Non ha pace la questione dei benefici fiscali che devono essere riconosciuti ai fabbricati rurali. Dopo le modifiche normative previste dall’articolo 7 del dl sviluppo (70/2011), il legislatore ha eliminato l’esenzione dal pagamento dell’imposta locale dal 2012 e ha disposto una proroga per consentire ai contribuenti di richiedere l’accatastamento degli immobili nella categoria D/10. È stato infatti prorogato al 30 giugno 2012 il termine per la presentazione delle domande di variazione catastale all’Agenzia del territorio al fine di ottenere l’esenzione sui fabbricati rurali strumentali fino al 2011 e il trattamento agevolato dal 2012, con applicazione dell’aliquota ridotta al 2 per mille.
L’articolo 29 del dl 216/2011 considera regolari anche le domande presentate dopo la scadenza del termine originario, fissato inizialmente al 30 settembre 2011.
Considerato che per i fabbricati rurali è stata concessa una nuova proroga, in sede di conversione del dl milleproroghe, va chiarito il trattamento fiscale di questi immobili fino al 2011 (Ici) e dal 2012 (Imu). Peraltro è stata concessa la proroga, senza accorgersi che l’articolo 13 del dl Monti ha abrogato le disposizioni del dl Sviluppo (articolo 7, commi 2-bis, ter e quater) che contenevano la disciplina per la presentazione delle autocertificazioni al fine di richiedere le variazioni catastali e ottenere la classificazione nelle categorie A/6 e D/10. Dunque, fino al 30 giugno possono essere presentate le domande da parte degli interessati, osservando le regole e gli adempimenti fissate da norme abrogate.
La richiesta di variazione va però presentata solo dai titolari di fabbricati strumentali. Per gli immobili adibiti ad abitazione non è più richiesta la modifica della categoria catastale.

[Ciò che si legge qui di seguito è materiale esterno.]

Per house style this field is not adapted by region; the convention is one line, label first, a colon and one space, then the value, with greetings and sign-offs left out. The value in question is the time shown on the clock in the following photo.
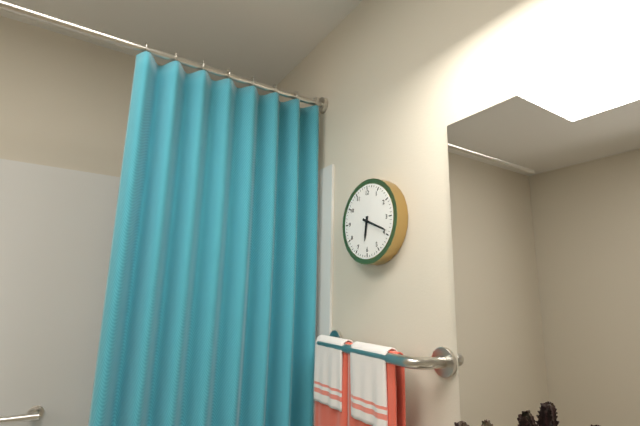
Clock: 6:19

I titolari di questi immobili sono tenuti al pagamento dell’Imu con applicazione dell’aliquota ordinaria, a meno che non siano destinati ad abitazione principale. Fino al 2011, però, hanno diritto all’esenzione Ici a prescindere dalla categoria catastale, purché possiedano i requisiti soggettivi e oggettivi previsti dalla legge.
Pertanto, a partire dal 2012 sono interessati alle variazioni i titolari di immobili strumentali, vale a dire quelli utilizzati per la manipolazione, trasformazione e vendita dei prodotti agricoli. Per questi fabbricati la legge richiede l’inquadramento catastale nella categoria D/10 per ottenere le agevolazioni fiscali. Da quest’anno, con l’introduzione dell’Imu, non è più prevista l’esenzione per i fabbricati strumentali, ma un trattamento agevolato con applicazione dell’aliquota del 2 per mille che i comuni potranno ridurre all’1 per mille.
L’articolo 13 della manovra Monti (Dl 201/2011), inoltre, dispone che i fabbricati rurali iscritti al Catasto terreni, con esclusione di quelli che non costituiscono oggetto di inventariazione, devono essere dichiarati al Catasto edilizio urbano entro il 30 novembre 2012. Nelle more della presentazione della dichiarazione di aggiornamento catastale, l’imposta municipale è dovuta a titolo di acconto e salvo conguaglio in base alla rendita delle unità similari già iscritte in Catasto. Il conguaglio dell’imposta deve essere poi determinato dai comuni in seguito all’attribuzione della rendita definitiva. In caso di inottemperanza del soggetto obbligato, viene attivato l’accatastamento d’ufficio da parte dell’agenzia del Territorio, ai sensi dell’articolo 1, comma 336 della legge 311/2004. E l’inadempiente sarà soggetto al pagamento delle spese e delle sanzioni amministrative. Con decreto del ministro dell’Economia e delle finanze dovranno essere stabilite le modalità per l’inserimento negli atti catastali della sussistenza del requisito di ruralità.